A chart built with the ‘mschart’ package is embedded as a true Excel chart (not a picture): the underlying data is written to the sheet and referenced by the chart, so the result is fully editable in Excel.

library(mschart)

barchart <- ms_barchart(
  data = browser_data,
  x = "browser", y = "value", group = "serie"
)

wb <- sheet_add_drawing(
  wb,
  value = barchart,
  sheet = "Visuals",
  start_col = 1, start_row = 10,
  left = 1, top = 3, width = 6, height = 3.5
)

start_col / start_row control where the chart’s source data table is written; the left / top / width / height arguments control where the chart itself appears. Pass write_data = FALSE when several charts should share the same data range.

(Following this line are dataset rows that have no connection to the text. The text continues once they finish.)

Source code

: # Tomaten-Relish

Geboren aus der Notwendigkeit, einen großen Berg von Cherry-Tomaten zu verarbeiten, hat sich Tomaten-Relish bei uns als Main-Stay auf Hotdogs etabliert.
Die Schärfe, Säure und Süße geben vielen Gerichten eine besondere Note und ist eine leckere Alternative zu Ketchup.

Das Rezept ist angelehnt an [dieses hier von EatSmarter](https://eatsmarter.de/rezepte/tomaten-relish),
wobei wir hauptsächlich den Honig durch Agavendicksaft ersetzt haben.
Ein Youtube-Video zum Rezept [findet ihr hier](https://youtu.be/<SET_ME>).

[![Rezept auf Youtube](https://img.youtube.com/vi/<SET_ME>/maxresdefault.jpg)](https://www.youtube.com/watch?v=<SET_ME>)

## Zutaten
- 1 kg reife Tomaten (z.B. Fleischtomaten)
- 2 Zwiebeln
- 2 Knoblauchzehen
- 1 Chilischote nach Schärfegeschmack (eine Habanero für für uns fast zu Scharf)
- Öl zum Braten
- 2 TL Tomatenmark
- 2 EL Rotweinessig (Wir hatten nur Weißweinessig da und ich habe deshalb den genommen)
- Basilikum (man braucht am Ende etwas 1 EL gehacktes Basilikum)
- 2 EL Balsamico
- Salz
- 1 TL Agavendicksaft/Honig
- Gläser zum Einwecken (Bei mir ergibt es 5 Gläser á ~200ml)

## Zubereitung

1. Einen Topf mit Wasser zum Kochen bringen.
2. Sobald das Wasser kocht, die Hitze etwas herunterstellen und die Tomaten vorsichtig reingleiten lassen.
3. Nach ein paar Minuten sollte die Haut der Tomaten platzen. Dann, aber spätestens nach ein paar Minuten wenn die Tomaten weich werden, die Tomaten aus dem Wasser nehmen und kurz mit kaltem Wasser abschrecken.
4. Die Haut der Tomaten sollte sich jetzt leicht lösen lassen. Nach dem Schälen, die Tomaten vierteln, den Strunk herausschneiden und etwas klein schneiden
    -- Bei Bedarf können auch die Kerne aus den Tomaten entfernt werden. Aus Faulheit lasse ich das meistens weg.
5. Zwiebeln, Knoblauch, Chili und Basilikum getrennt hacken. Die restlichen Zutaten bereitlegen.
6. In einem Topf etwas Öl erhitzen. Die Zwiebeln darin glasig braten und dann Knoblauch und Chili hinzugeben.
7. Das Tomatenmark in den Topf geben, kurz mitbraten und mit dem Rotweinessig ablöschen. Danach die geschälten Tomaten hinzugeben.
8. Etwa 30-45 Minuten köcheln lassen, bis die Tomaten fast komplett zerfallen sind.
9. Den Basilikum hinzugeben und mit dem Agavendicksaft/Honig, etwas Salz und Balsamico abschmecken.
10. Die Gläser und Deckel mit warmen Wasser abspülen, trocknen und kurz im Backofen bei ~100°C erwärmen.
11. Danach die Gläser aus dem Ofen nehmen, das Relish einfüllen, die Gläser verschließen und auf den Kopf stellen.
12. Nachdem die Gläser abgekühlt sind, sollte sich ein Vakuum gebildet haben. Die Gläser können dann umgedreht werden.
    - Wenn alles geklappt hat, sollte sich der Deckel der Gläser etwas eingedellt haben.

11.3.4 Editable vector graphics (dml)

The ‘rvg’ package lets you embed editable DrawingML graphics — shapes, text and lines remain vector objects in Excel and can be selected or modified individually.

library(rvg)

editable_gg <- dml(ggobj = gg)

wb <- sheet_add_drawing(
  wb,
  value = editable_gg,
  sheet = "Visuals",
  left = 1, top = 7, width = 6, height = 4
)

dml() takes either a base R plot instruction (via code = {...}) or a ggplot object through ggobj. It replaces the deprecated xl_add_vg() helper.

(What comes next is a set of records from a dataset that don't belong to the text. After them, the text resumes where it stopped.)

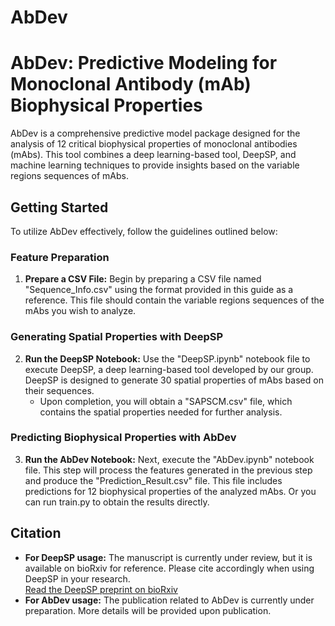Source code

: # AbDev

<!DOCTYPE html>
<html lang="en">
<head>
    <meta charset="UTF-8">
    <meta name="viewport" content="width=device-width, initial-scale=1.0">
</head>
<body>
    <h1>AbDev: Predictive Modeling for Monoclonal Antibody (mAb) Biophysical Properties</h1>
    <p>AbDev is a comprehensive predictive model package designed for the analysis of 12 critical biophysical properties of monoclonal antibodies (mAbs). This tool combines a deep learning-based tool, DeepSP, and machine learning techniques to provide insights based on the variable regions sequences of mAbs.</p>

<h2>Getting Started</h2>
<p>To utilize AbDev effectively, follow the guidelines outlined below:</p>

<h3>Feature Preparation</h3>
<ol>
    <li><strong>Prepare a CSV File:</strong> Begin by preparing a CSV file named "Sequence_Info.csv" using the format provided in this guide as a reference. This file should contain the variable regions sequences of the mAbs you wish to analyze.</li>
</ol>

<h3>Generating Spatial Properties with DeepSP</h3>
<ol start="2">
    <li><strong>Run the DeepSP Notebook:</strong> Use the "DeepSP.ipynb" notebook file to execute DeepSP, a deep learning-based tool developed by our group. DeepSP is designed to generate 30 spatial properties of mAbs based on their sequences.
        <ul>
            <li>Upon completion, you will obtain a "SAPSCM.csv" file, which contains the spatial properties needed for further analysis.</li>
        </ul>
    </li>
</ol>

<h3>Predicting Biophysical Properties with AbDev</h3>
<ol start="3">
    <li><strong>Run the AbDev Notebook:</strong> Next, execute the "AbDev.ipynb" notebook file. This step will process the features generated in the previous step and produce the "Prediction_Result.csv" file. This file includes predictions for 12 biophysical properties of the analyzed mAbs. Or you can run train.py to obtain the results directly.</li>
</ol>

<h2>Citation</h2>
<ul>
    <li><strong>For DeepSP usage:</strong> The manuscript is currently under review, but it is available on bioRxiv for reference. Please cite accordingly when using DeepSP in your research.
        <br><a href="https://www.csbj.org/article/S2001-0370(24)00173-9/fulltext">Read the DeepSP preprint on bioRxiv</a>
    </li>
    <li><strong>For AbDev usage:</strong> The publication related to AbDev is currently under preparation. More details will be provided upon publication.</li>
</ul>
</body>
</html>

11.4 Exporting the workbook

The workbook is written to an .xlsx file with print():

print(wb, target = "static/office/example_xlsx.xlsx")

The target path is returned invisibly; the workbook object can be written multiple times to different targets if needed.

Known limits at the time of writing:

  • embedding a flextable directly into an Excel cell range has no first-class path yet; use sheet_add_drawing.gg() on a rendered image as a workaround for static previews;
  • file paths passed to external_img() must exist at print() time, otherwise the resulting .xlsx will be broken.